The first 1 000 days of being a parent and of your baby's life can be overwhelming. There's a lot to adjust to, particularly transitioning from pregnancy to birth and then to childcare. Unfortunately, access to adequate and accurate information can be difficult to come by for many new parents.
This is why University of Cape Town (UCT) PhD candidate Sarah Dsane-Nsor is researching how parents are using digital resources within the first 1 000 days (FTD) and how this supports parenting and childcare needs. She is also working on delivering FTD resources to parents via WhatsApp.
Based in UCT's Department of Computer Science, Dsane-Nsor is in her second year of research, specialising in the field of human-computer interaction. The study's focus is bandwidth-constrained communities (those with limited online accessibility) in Cape Town. This is primarily due to infrastructural deficits, the high cost of data and/or poor network connectivity.
She is also exploring how bandwidth constraints affect parents' information-seeking behaviour, their social media interactions and the role of faith-based organisations in supporting parents during the FTD.
"Healthy parents and children translate into human capital for national development."
"If we can deliver adequate and reliable FTD information to parents, we are helping to promote healthy mommies and strong and smarter children, while simultaneously reducing low-birth-weight babies and maternal and child mortality," said Dsane-Nsor.
Added to this is that "healthy parents and children translate into human capital for national development".
The PhD candidate is hoping that her research will assist in extending the reach and accessibility of FTD information to parents. She anticipates that this will translate into positively changing the trajectory of their children's lives and will contribute to realising the Sustainable Development Goals of reducing maternal and child morbidity and mortality. She further hopes her work will inform local policy and have implications for the design of locally relevant content and the dissemination of FTD information to parents in bandwidth-constrained communities.
"This is very important to ensure that parents, despite their socio-economic status, can relate to and understand the FTD content," said Dsane-Nsor.
Currently in the data collection and analysis stage of her research, Dsane-Nsor has already come across a number of interesting findings. One is that today's parents - both mothers and fathers - are particularly curious about information. Another is that fathers are as vulnerable during the FTD as mothers.
"Whether as couples or partners, fathers are eager to learn, support and be part of the process and should be encouraged."
Through her research she has witnessed the steadily evolving roles of fathers.
"Fathers are excited about antenatal visits, childcare and seeking information online and offline to become better at it," she said.
One setback, however, is that most FTD online resources are designed for mothers.

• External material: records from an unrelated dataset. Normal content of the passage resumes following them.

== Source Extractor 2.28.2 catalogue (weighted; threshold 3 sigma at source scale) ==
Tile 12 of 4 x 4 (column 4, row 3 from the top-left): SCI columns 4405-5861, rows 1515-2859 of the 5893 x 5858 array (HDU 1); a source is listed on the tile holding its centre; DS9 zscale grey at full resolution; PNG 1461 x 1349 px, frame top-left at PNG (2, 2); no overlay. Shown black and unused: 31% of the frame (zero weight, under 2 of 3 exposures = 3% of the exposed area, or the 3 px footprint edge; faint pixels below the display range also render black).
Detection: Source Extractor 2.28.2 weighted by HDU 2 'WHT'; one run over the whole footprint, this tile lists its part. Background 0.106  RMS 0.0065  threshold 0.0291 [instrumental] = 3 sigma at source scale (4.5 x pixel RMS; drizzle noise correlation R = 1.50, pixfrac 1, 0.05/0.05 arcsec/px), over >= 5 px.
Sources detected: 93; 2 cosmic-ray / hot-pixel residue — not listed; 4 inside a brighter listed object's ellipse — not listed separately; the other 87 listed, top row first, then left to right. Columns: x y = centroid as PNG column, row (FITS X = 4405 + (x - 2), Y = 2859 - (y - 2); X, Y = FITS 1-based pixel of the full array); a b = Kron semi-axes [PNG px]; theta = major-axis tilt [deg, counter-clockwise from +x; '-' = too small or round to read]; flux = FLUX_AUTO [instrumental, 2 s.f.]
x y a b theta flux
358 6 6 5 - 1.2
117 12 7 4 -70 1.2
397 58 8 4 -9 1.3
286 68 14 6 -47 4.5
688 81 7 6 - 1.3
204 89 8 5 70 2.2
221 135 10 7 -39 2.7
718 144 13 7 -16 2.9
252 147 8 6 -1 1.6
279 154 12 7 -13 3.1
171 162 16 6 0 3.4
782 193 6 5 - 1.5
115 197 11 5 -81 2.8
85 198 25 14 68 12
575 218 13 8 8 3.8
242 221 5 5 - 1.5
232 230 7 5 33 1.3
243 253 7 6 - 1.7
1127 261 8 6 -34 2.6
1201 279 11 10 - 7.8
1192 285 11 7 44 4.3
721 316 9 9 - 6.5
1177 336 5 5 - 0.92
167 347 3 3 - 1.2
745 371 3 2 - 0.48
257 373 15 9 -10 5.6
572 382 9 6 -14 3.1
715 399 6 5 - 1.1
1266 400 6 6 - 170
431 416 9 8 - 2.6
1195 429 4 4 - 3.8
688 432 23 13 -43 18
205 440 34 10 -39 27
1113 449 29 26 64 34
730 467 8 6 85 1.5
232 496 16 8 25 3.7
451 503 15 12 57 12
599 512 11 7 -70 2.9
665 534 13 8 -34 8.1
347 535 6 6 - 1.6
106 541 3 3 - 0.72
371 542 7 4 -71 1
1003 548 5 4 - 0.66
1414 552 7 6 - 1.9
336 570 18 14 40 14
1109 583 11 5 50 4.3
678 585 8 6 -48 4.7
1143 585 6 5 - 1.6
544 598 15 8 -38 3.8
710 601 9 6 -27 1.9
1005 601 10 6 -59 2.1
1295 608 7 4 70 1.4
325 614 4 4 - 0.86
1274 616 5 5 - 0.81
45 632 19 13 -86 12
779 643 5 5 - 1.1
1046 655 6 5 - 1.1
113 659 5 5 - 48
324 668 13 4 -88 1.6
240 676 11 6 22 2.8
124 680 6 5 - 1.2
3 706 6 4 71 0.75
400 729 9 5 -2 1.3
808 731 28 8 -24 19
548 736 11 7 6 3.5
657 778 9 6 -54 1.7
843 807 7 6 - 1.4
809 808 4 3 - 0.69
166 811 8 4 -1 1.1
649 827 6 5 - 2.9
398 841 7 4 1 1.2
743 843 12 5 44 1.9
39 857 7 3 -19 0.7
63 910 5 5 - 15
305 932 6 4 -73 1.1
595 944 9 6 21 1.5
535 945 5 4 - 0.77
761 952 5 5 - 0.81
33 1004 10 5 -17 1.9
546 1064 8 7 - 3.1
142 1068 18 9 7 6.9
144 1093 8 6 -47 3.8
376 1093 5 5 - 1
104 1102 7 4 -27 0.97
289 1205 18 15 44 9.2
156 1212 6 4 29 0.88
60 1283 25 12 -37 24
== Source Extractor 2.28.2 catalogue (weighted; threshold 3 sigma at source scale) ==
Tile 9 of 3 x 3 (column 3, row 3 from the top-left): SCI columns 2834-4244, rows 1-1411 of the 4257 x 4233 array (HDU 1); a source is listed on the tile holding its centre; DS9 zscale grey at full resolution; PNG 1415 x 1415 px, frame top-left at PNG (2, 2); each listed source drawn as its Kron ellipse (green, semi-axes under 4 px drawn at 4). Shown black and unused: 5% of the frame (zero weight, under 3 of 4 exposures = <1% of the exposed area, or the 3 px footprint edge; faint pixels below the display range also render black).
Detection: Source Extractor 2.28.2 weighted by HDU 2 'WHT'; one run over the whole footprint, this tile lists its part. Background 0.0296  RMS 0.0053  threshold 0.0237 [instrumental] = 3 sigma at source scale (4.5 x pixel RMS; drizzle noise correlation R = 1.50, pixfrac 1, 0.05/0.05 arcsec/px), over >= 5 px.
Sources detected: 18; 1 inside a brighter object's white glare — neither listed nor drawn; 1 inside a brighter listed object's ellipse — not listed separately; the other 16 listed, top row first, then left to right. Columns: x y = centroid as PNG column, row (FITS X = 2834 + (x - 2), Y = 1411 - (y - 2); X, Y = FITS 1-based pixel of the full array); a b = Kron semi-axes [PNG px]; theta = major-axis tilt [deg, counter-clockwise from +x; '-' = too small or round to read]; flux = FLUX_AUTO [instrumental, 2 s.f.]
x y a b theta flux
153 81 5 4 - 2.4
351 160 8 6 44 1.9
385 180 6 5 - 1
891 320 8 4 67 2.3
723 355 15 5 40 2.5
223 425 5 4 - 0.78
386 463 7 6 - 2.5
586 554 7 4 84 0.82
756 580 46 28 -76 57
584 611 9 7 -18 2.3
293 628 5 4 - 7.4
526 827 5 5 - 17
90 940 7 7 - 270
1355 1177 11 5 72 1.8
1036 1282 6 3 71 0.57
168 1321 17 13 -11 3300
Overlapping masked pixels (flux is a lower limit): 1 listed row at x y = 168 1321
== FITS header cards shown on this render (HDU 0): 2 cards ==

For this reason, and based on her further findings, Dsane-Nsor is advocating that the human-computer interaction community and health and well-being content creators consider:
taking a bottom-up approach where parents are encouraged to provide peer support and create content
designing gender-neutral FTD content to speak to the evolving roles of mothers and fathers and to ensure a balanced understanding of childcare
that faith-based organisations play a significant role in behavioural change, are influential community members and are therefore "excellent avenues for disseminating FTD resources and supporting parenting emotionally, physically and spiritually"
that bandwidth-constraint is a limiting factor in accessing additional FTD resources online.
In response to the final point, Dsane-Nsor originally intended to co-design offline FTD resources with parents and distribute them on the iNethi platform, which is available at faith-based locations and carries no data charges. The social distancing required by the COVID-19 lockdown meant that this plan evolved to include WhatsApp.
Challenges and next steps
While Dsane-Nsor continues with her research as best she can, the process has been severely affected by the COVID-19 pandemic - but she maintains her enthusiasm.
"You know, life will throw setbacks at you - they are temporary. Take time to stop, breathe, reflect, pick up the pieces and plan a new approach.
"You don't give up. This is because everything well-achieved is only with determination and trusting God to carry you through."
"As parents seek information across different platforms, they find varying answers that may be overwhelming and sometimes confusing."
While her fieldwork might be temporarily on hold, Dsane-Nsor will continue work on establishing a facilitated platform on WhatsApp where parents will be supported with appropriate FTD resources.
"Our findings suggest that most parents are signed up to WhatsApp primarily because it is cheap and flexible to use," she said.
"We also find that as parents seek information across different platforms, they find varying answers that may be overwhelming and sometimes confusing."
Therefore, the platform will have at least one expert available to facilitate conversations and provide supporting materials to watch and learn from as the parents navigate the first 1 000 days of their new babies' lives.